I've been exploring the functionalities of NiChord and find it extremely useful for my research. As I'm preparing to use it to generate figures for my paper, I encountered an issue while using a connectivity matrix to generate edges for plot_glassbrain.

Currently, when using a connectivity matrix, I find that the resulting glass brain visualization contains too many edges, making it difficult to interpret. It would be very helpful if a parameter similar to edge_threshold in nilearn.plotting.plot_connectome could be introduced to filter the edges by their weight.

This would enable users to control the density of the edges in the glass brain, making the visualization more comprehensible and suitable for publication.

Thank you for considering this enhancement.

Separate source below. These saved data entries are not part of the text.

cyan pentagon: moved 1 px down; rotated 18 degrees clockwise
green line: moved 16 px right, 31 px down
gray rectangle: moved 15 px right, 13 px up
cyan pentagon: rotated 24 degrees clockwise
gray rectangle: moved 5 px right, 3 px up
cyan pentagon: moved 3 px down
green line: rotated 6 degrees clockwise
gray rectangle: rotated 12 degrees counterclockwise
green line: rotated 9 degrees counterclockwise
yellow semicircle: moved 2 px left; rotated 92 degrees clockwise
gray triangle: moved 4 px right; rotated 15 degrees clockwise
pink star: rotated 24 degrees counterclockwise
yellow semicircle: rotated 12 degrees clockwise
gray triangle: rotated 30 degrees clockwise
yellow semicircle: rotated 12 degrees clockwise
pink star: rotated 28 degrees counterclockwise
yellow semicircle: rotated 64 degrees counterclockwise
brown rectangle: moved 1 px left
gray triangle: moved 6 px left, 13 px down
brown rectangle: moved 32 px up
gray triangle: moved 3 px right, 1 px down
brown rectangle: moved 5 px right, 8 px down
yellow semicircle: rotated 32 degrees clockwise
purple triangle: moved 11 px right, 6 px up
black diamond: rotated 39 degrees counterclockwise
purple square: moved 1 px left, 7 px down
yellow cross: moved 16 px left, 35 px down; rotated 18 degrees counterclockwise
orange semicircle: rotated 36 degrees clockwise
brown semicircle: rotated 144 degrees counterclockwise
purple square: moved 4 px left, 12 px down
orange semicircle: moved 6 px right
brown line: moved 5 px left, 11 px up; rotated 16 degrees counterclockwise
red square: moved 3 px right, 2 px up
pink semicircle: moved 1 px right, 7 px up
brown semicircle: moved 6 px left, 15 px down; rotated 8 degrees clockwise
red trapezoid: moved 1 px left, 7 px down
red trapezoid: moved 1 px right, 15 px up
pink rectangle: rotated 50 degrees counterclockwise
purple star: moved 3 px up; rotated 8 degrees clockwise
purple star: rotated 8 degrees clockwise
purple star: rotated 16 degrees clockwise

paulcbogdan commented 5 months ago

Thanks for your note. This seems like a fine idea. Too many papers nowadays plot diagrams with endless numbers of connections that are obviously impossible to read. I will look into implementing this, or if you feel up to it, feel free to make a pull request.

For now, what you could do is simply loop over your edge_weights list and set those below some value to zero:

threshold = 0.2 # change to whatever you want
f = lambda x: 0 if x < threshold else x
edge_weights = [f(x) for x in edge_weights]

Weights at zero shouldn't show up in the glass brain or chord diagram.

AngusMonroe commented 5 months ago

Hi, Paul,

Thank you for your prompt reply. In addition to simply looping over edge_weights list with a threshold, I need also manually pass vmin and vmax to plot_glassbrain() in case it computes them from edge_weights, which will destroy the consistency for edge color between glass brain and the chord diagram.

Moreover, for the chord diagram, edges with 0 weight will still be plotted out. So looping over edge_weights list with a threshold could not meet the requirement. I will keep looking for a solution. Please let me know if you have further suggestions.

paulcbogdan commented 5 months ago

I see, I just updated the package. plot_chord and plot_glassbrain should now be able to take an edge_threshold argument that works the same as in nilearn (float or percentile string like "25.3%")

AngusMonroe commented 5 months ago

It works well for me. Thank you so much, Paul.